Wonder Woman #57 // Review
Wonder Woman and the magic community continue to fight against Hecate, the Goddess of Magic, in Wonder Woman #57, part 4 of “The Witching Hour” story, written by James Tynion IV, with pencils by Emanuela Lupacchino, inks by Ray McCarthy, and colors by Romulo Fajardo Jr. Previously, Wonder Woman, Witchfire, Manitou Dawn, and Black Orchid all found out that they were marked by Hecate, each of them carrying part of her power. Now, she’s back to collect, and has taken control of these magical heroines to rewrite the rules of magic, even if it means destroying it all and starting over from scratch. With Witchfire already dead and Wonder Woman under Hecate’s thrall, it’s not looking good for the DC universe.
If you’re a longtime fan of DC, particularly their magic-based characters, it’s pretty hard not to like this story. Tynion makes great use of forgotten DC cast members, such as Witchfire, Manitou Dawn, Black Orchid, and Traci 13 to weave a fun story that gives everybody something important to do while showing you what some of your old favorites have been up to. This story is worth reading just for nostalgia alone.
Unfortunately, Wonder Woman herself doesn’t have much to do this issue. She spends the entirety of this chapter stuck in Hecate’s metaphorical moon dimension, talking to the recently-dead Witchfire, while her body goes berserk on Earth. That wouldn’t be so bad if she were working on some way to get back in control of her body, but she mostly just comes to the conclusion that she is helpless, and then, somehow, things get worse. It’s a pretty disappointing show of character for Diana, especially in her own book, but it’s probably safe to assume she’ll end up being the hero of this story, eventually. It’s just odd that one of her own book’s chapters would make her out to be so frustratingly powerless and out of character.

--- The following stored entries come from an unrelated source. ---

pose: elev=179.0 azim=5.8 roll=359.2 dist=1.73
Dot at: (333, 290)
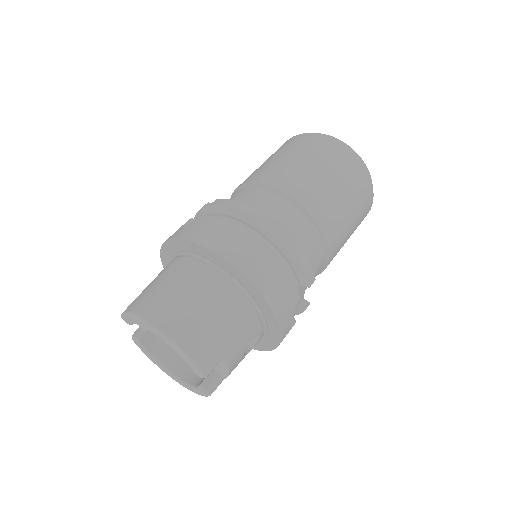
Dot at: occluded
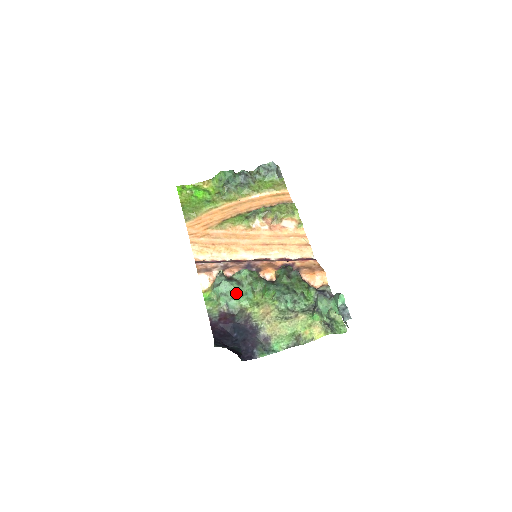
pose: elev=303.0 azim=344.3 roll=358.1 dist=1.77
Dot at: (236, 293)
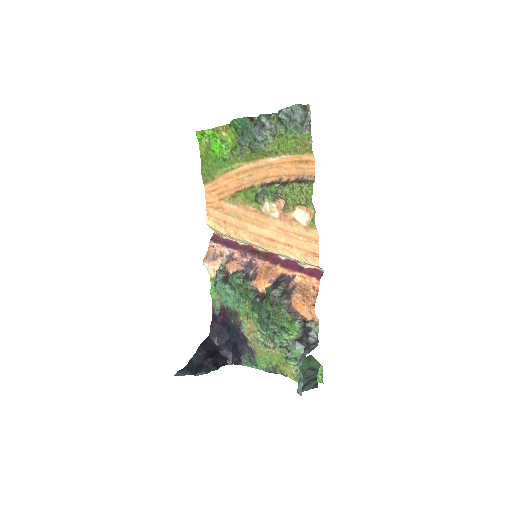
Dot at: (229, 298)
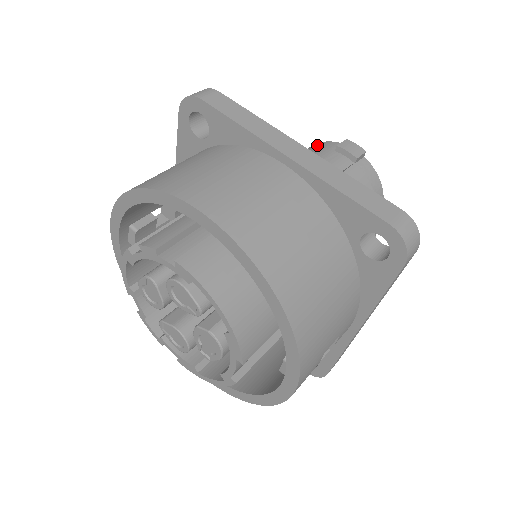
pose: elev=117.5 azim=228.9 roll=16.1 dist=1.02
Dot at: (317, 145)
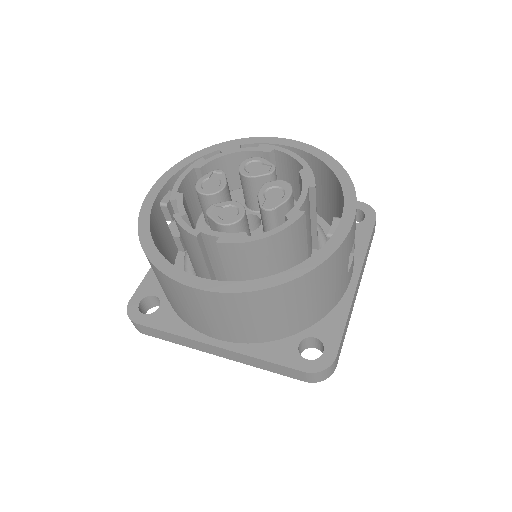
Dot at: occluded
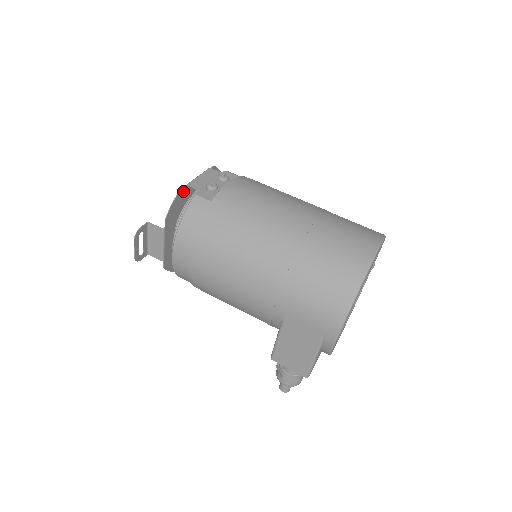
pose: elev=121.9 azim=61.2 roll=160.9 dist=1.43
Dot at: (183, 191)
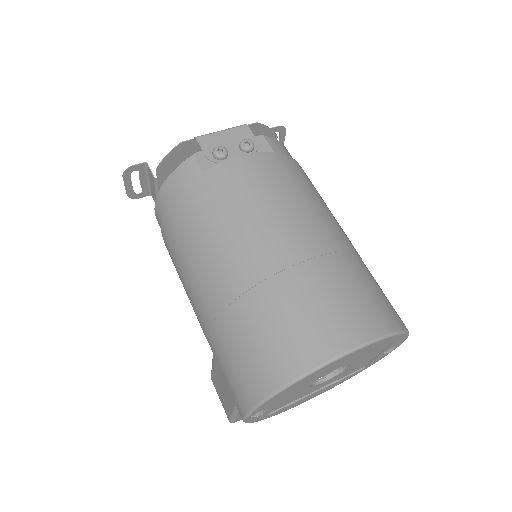
Dot at: (190, 143)
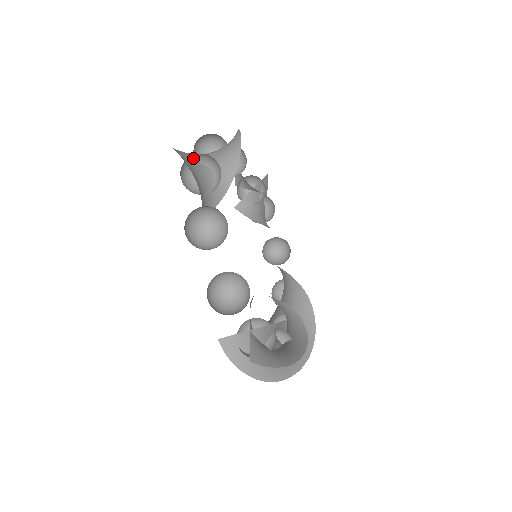
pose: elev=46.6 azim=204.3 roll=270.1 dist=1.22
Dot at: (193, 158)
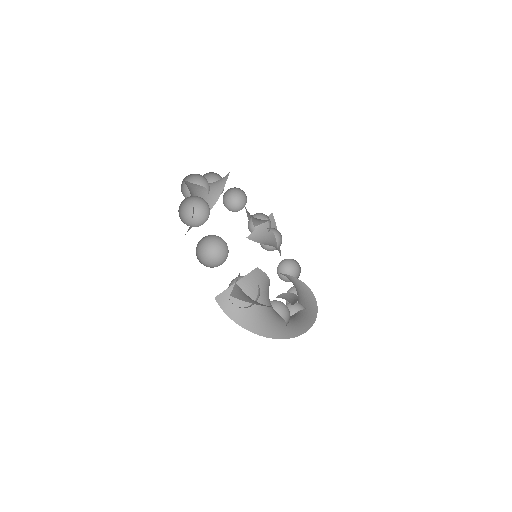
Dot at: (191, 181)
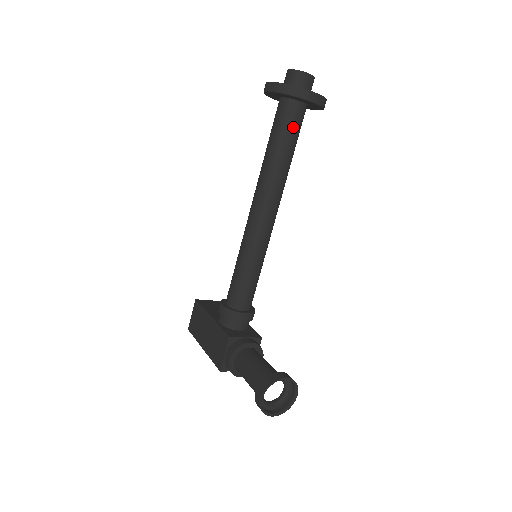
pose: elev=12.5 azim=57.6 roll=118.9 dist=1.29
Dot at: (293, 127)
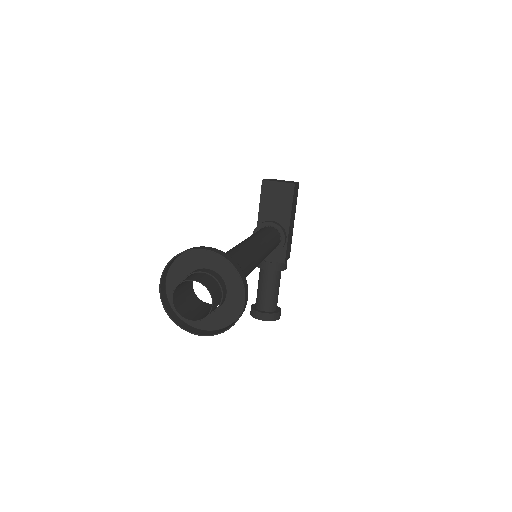
Dot at: occluded
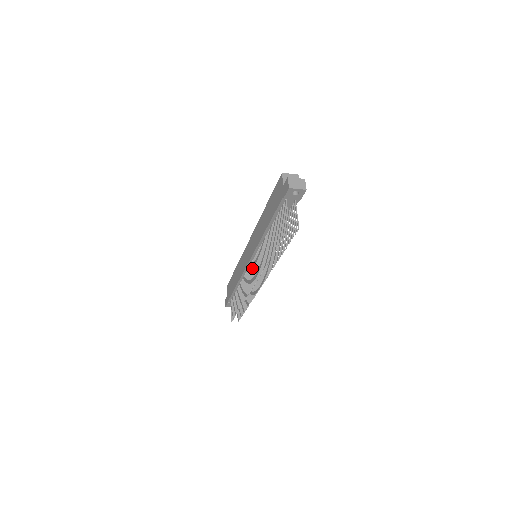
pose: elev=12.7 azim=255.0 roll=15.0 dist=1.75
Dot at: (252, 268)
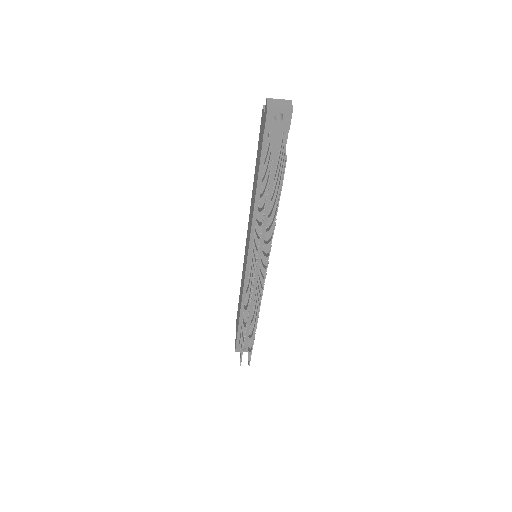
Dot at: occluded
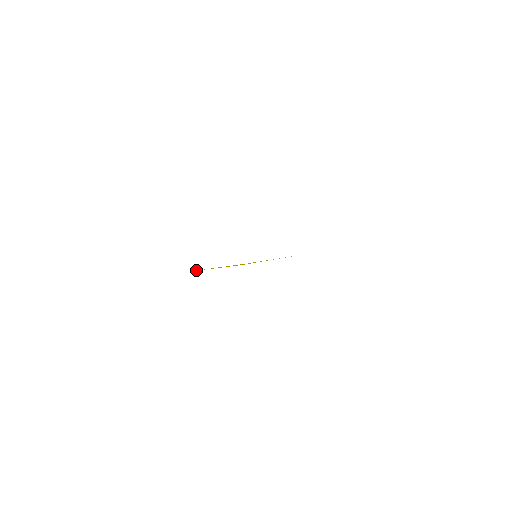
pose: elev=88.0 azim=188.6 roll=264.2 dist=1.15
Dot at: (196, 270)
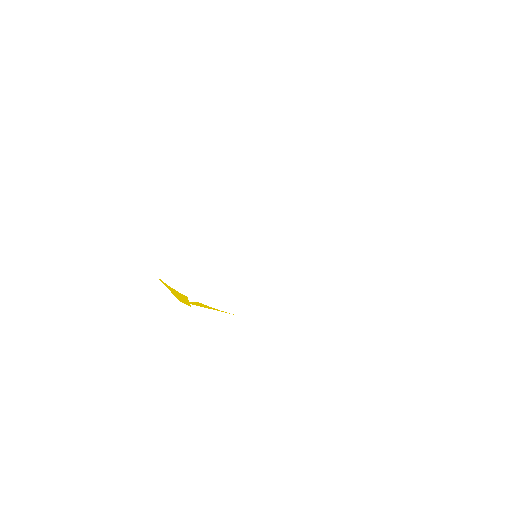
Dot at: occluded
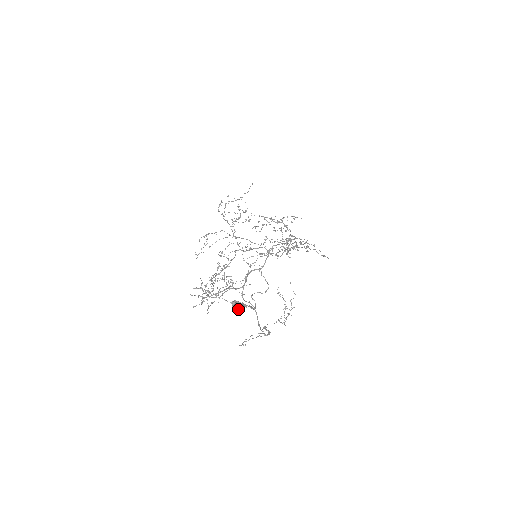
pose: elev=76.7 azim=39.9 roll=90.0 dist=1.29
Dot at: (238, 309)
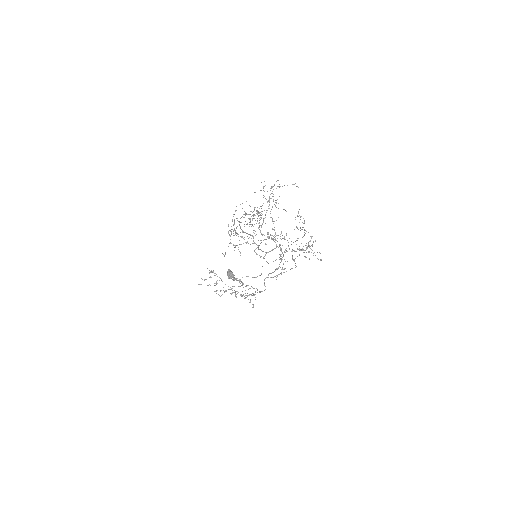
Dot at: (233, 274)
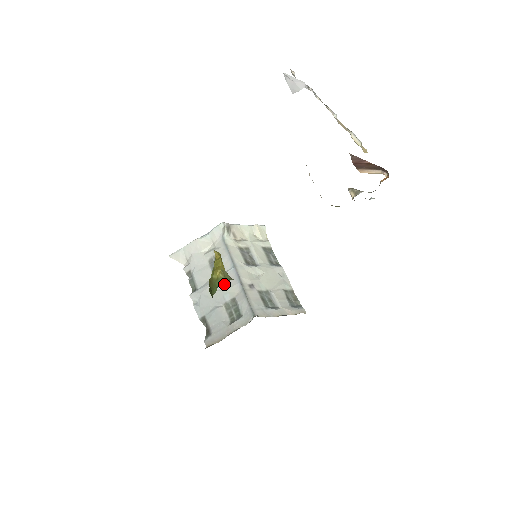
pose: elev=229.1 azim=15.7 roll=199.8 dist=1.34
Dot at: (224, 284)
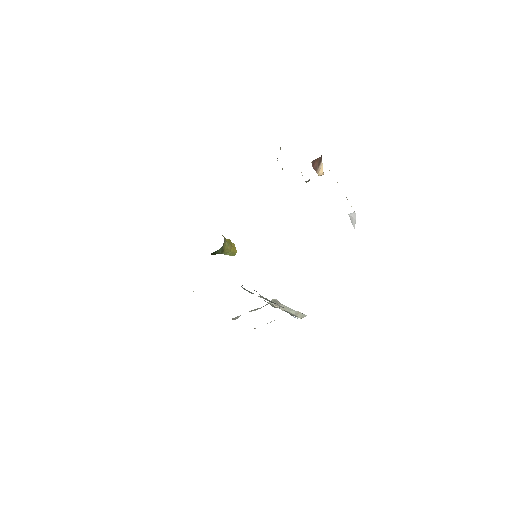
Dot at: occluded
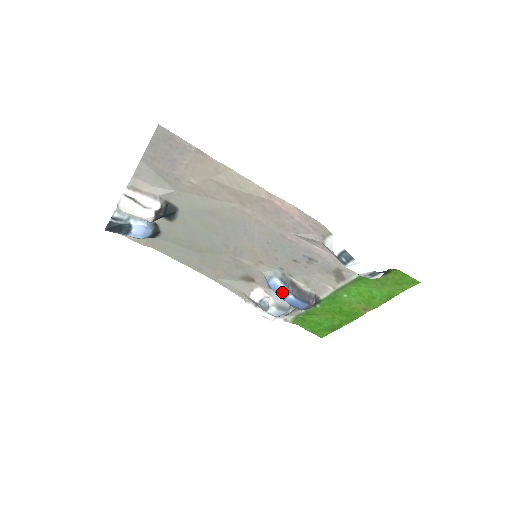
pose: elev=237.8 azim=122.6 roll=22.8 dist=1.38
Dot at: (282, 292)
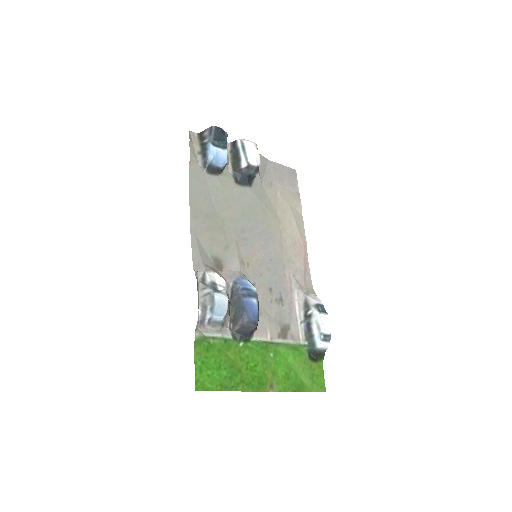
Dot at: (249, 292)
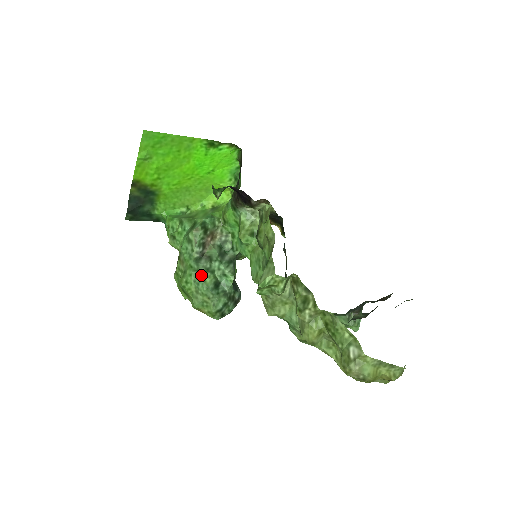
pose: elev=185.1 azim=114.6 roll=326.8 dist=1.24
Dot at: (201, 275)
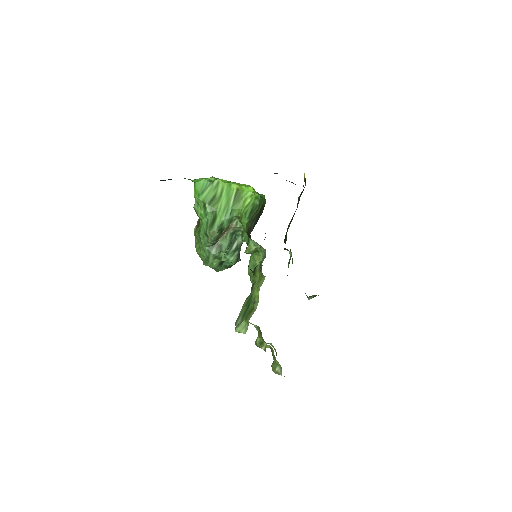
Dot at: (210, 260)
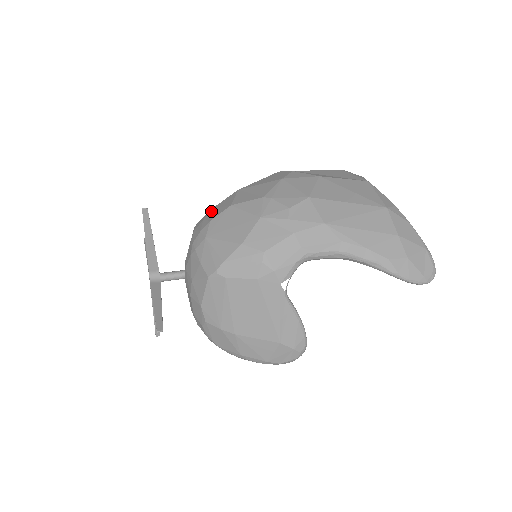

As stated above, the magic community gets to shine in this issue, but the real standout heroes were Constantine and Zatanna. They’re always an entertaining team, but Tynion makes great use of their unique chemistry, and plays to their strengths as masters of misdirection and skilled exorcists. They even have a quiet moment for some decent character development, where Zatanna has to remind Constantine of who he is and what he does. If only Tynion could write a team-up book starring these two full time, DC would really have something.
Lupacchino’s pencils are strong this issue, and that’s saying something, given the large amount of characters and action she has to jam onto each page. McCarthy’s inks are also put to good use, particularly in the “moon” scenes between Diana and Witchfire, where shadow and light factor in heavily. Similarly, Fajardo does impressive work in those scenes, where everything shines in silver and light. This was a well-chosen art team for this leg of the story, as the visuals turned out to be the best part of the book.
Overall, not much happens for Wonder Woman in this chapter of The Witching Hour, but the story around her was enough to keep the average person invested, and the threat of the rules of DC’s magic being completely rewritten is more than enough to draw readers back in for the next issue. Even if you’re not picking up the rest of this story, Tynion has done a fine job of making the Wonder Woman chapters self-explanatory, so it’s not completely necessary to spend the extra money so far.